Dr. Davida Coady, director of Options Recovery in Berkeley, defended the extreme language of Measure S without embarrassment on KQED’s Forum show before the November 2012 election, rejecting the idea that anyone sitting on Berkeley’s streets might be just resting for a minute and enjoying the weather.
The Berkeley City Council, even if motivated to do so, would have little control over a Business Improvement District (BID), which is a private and privately funded entity. But Berkeley’s ambassador program does get some public funding.
The BID goes before Berkeley’s Human Welfare and Community Action Commission in January seeking $195,000 from the general fund. If Block by Block’s strategic plan is working, there will be a rash of complimentary articles published just before the funding meetings which make the “ambassadors” look like compassionate saints and make Block by Block seem essential to the success of commercial districts. Most newspapers, strapped for local copy, will print the press releases without asking the tough questions.
A May 2011 City of Berkeley report on the “Public Commons for Everyone Initiative” describes the “ambassadors” as having made “a marginal change, if any, in the overall quality of life in the Telegraph and Downtown areas.”
This may mean a further reduction in funding for the controversial program, or it could mean an even more determined effort to criminalize some other aspect of homelessness now that Berkeley voters have rejected the anti-sitting law.

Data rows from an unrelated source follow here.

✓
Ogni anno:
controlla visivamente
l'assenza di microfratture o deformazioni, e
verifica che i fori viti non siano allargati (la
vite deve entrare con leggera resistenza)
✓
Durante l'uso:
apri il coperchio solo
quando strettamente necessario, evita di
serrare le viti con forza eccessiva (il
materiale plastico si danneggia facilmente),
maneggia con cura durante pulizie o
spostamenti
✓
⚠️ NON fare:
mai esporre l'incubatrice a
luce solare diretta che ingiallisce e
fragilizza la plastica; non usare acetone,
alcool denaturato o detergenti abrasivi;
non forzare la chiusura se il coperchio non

Those who oppose local efforts to make public spaces the sole territory of well-heeled merchants and shoppers need to recognize that as revolting and undemocratic as the local politics of greed-based legislation can be, these local campaigns against the poor are just examples of a national program systematizing those efforts coast to coast.
Block by Block may tailor Akron’s program slightly differently than Yakima’s, but the same model is being used nationwide to make sure property owners — often the largest donors to local political campaigns — govern downtown priorities.

The Most Expensive Campaign In Berkeley History

Measure S, the most expensive campaign in Berkeley’s history, was funded almost entirely by large property-holding companies which play an influential role on the DBA board and whose representatives were, according to a former staff member, inspired by the passage of Measure L, San Francisco’s anti-sitting law.
No former or current staff member was willing to go on record regarding misgivings about the Block by Block ambassador program, some out of concern for their jobs, and others out of concern for their general relations with the DBA-controlled business interests.
Measure S may have been defeated in Berkeley, but the political pressures that created it are alive and well. Should business interests play the largest role in creating legislation? What can a community do after watching more than $120,000 in Berkeley wasted trying to convince people that simply sitting down should be a crime, noting that around 40 percent of Berkeley’s voters supported doing just that?
Awakening the public and the media to the tactics of Block by Block and Business Improvement Districts are part of what a concerned community needs to do to combat the juggernaut of systematic attacks on the human rights of the poor.
The other component is civic leadership that refuses to scapegoat the poor, the real victims in both good times and bad. There is a very tangible human cost to allowing greed to play the largest role in our community and our legislative priorities.